■ WORK REQUIRED:
Write out the lines of the records from the one containing "M 0,696 L 205,831" to the very last, keeping each exactly as it is.

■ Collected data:
____
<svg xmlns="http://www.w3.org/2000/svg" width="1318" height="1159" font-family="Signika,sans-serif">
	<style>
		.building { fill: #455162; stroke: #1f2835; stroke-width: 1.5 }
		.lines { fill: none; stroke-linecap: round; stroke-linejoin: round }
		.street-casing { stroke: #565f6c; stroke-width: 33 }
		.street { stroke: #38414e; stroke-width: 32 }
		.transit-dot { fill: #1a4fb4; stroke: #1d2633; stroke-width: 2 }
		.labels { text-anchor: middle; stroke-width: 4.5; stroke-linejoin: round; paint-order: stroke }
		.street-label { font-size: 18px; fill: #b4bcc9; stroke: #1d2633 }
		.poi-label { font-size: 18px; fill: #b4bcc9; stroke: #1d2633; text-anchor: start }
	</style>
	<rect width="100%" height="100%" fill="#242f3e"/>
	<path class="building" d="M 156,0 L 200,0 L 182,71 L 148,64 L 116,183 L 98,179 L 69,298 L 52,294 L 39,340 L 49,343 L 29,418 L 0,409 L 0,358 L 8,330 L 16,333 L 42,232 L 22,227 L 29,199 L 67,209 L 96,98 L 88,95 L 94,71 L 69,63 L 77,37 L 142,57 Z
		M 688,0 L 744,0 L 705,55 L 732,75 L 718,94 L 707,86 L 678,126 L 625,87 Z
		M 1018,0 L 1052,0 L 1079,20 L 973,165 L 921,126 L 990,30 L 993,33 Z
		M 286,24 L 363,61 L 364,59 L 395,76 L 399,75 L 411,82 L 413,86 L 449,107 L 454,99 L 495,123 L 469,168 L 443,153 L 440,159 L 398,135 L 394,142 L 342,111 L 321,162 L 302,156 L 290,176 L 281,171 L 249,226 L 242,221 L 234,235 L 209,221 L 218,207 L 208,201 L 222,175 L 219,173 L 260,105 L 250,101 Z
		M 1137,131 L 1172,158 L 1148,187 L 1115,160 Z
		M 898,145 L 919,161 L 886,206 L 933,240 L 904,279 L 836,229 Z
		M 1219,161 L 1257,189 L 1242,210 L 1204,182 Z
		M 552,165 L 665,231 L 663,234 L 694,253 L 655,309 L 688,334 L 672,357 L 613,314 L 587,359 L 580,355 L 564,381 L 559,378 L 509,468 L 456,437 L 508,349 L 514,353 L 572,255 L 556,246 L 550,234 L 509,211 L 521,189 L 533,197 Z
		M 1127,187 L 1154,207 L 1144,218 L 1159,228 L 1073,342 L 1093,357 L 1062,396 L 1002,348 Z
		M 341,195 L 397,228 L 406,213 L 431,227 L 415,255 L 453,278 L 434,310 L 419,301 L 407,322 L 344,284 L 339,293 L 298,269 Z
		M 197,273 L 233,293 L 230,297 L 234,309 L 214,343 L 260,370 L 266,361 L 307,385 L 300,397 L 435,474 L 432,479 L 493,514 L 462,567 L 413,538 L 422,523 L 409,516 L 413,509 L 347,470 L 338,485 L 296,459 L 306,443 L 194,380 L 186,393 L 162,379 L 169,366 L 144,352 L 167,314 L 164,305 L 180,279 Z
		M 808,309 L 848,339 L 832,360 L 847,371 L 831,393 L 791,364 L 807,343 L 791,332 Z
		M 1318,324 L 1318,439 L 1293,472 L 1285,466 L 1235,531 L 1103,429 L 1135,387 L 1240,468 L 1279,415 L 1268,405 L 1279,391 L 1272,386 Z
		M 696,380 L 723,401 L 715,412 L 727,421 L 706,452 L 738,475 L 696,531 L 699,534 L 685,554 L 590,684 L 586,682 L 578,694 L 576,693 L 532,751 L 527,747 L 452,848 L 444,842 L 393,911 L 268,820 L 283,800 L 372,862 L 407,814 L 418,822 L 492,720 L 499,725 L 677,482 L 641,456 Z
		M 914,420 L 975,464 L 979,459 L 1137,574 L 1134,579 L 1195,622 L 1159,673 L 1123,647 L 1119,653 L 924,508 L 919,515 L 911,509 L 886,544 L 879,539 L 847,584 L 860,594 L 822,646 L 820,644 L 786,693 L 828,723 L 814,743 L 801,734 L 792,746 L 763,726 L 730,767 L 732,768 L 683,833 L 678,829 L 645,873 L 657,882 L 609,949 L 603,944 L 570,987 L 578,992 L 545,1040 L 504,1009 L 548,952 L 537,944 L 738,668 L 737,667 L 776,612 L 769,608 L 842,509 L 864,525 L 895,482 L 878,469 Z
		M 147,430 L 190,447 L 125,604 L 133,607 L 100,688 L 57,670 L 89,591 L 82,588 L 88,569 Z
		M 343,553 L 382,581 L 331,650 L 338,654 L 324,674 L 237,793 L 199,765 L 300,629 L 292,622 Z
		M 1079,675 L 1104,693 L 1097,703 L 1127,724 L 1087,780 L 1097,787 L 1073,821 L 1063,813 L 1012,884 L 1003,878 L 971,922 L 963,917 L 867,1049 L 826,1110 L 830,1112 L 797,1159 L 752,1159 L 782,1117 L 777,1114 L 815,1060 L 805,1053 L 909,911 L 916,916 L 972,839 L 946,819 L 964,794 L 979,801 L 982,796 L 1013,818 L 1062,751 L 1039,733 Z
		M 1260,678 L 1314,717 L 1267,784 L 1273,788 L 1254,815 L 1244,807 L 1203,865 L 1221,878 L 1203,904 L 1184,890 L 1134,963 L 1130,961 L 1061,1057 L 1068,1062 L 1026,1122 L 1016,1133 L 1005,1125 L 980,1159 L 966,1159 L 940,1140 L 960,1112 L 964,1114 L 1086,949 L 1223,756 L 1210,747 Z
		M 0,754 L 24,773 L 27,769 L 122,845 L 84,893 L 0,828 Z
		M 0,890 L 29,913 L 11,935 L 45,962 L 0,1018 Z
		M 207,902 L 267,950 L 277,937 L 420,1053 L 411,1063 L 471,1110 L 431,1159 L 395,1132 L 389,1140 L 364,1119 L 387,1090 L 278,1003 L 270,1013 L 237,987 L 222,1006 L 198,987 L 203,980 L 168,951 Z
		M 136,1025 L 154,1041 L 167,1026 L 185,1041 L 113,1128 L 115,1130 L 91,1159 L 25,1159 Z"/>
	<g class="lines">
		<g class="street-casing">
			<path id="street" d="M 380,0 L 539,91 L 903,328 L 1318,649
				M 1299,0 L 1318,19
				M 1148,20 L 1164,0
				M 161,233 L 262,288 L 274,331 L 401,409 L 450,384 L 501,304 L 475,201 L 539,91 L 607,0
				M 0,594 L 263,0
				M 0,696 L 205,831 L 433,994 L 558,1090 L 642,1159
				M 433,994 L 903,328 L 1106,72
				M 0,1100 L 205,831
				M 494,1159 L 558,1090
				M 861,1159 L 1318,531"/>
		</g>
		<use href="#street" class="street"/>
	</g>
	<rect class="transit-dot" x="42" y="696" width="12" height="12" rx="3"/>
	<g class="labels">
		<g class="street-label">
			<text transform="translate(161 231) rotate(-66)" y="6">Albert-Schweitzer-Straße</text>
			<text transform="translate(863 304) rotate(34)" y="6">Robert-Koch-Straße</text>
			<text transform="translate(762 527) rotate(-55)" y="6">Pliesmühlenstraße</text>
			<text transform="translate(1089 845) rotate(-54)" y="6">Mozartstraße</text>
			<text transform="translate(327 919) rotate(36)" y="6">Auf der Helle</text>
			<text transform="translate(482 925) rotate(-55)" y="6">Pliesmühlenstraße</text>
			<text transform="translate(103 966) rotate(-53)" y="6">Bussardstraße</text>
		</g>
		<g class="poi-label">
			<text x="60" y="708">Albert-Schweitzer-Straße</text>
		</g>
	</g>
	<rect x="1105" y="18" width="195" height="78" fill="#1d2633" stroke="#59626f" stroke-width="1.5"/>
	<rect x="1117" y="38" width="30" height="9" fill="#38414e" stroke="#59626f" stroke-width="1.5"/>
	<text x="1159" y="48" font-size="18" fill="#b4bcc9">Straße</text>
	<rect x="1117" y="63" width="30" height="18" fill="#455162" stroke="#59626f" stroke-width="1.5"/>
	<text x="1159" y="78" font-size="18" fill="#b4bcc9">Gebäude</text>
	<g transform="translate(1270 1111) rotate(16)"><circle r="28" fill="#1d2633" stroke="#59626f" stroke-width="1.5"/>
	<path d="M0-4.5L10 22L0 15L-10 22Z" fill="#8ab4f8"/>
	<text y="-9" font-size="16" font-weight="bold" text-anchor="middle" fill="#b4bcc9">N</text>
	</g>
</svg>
____
■ FINISHED TASK:
				M 0,696 L 205,831 L 433,994 L 558,1090 L 642,1159
				M 433,994 L 903,328 L 1106,72
				M 0,1100 L 205,831
				M 494,1159 L 558,1090
				M 861,1159 L 1318,531"/>
		</g>
		<use href="#street" class="street"/>
	</g>
	<rect class="transit-dot" x="42" y="696" width="12" height="12" rx="3"/>
	<g class="labels">
		<g class="street-label">
			<text transform="translate(161 231) rotate(-66)" y="6">Albert-Schweitzer-Straße</text>
			<text transform="translate(863 304) rotate(34)" y="6">Robert-Koch-Straße</text>
			<text transform="translate(762 527) rotate(-55)" y="6">Pliesmühlenstraße</text>
			<text transform="translate(1089 845) rotate(-54)" y="6">Mozartstraße</text>
			<text transform="translate(327 919) rotate(36)" y="6">Auf der Helle</text>
			<text transform="translate(482 925) rotate(-55)" y="6">Pliesmühlenstraße</text>
			<text transform="translate(103 966) rotate(-53)" y="6">Bussardstraße</text>
		</g>
		<g class="poi-label">
			<text x="60" y="708">Albert-Schweitzer-Straße</text>
		</g>
	</g>
	<rect x="1105" y="18" width="195" height="78" fill="#1d2633" stroke="#59626f" stroke-width="1.5"/>
	<rect x="1117" y="38" width="30" height="9" fill="#38414e" stroke="#59626f" stroke-width="1.5"/>
	<text x="1159" y="48" font-size="18" fill="#b4bcc9">Straße</text>
	<rect x="1117" y="63" width="30" height="18" fill="#455162" stroke="#59626f" stroke-width="1.5"/>
	<text x="1159" y="78" font-size="18" fill="#b4bcc9">Gebäude</text>
	<g transform="translate(1270 1111) rotate(16)"><circle r="28" fill="#1d2633" stroke="#59626f" stroke-width="1.5"/>
	<path d="M0-4.5L10 22L0 15L-10 22Z" fill="#8ab4f8"/>
	<text y="-9" font-size="16" font-weight="bold" text-anchor="middle" fill="#b4bcc9">N</text>
	</g>
</svg>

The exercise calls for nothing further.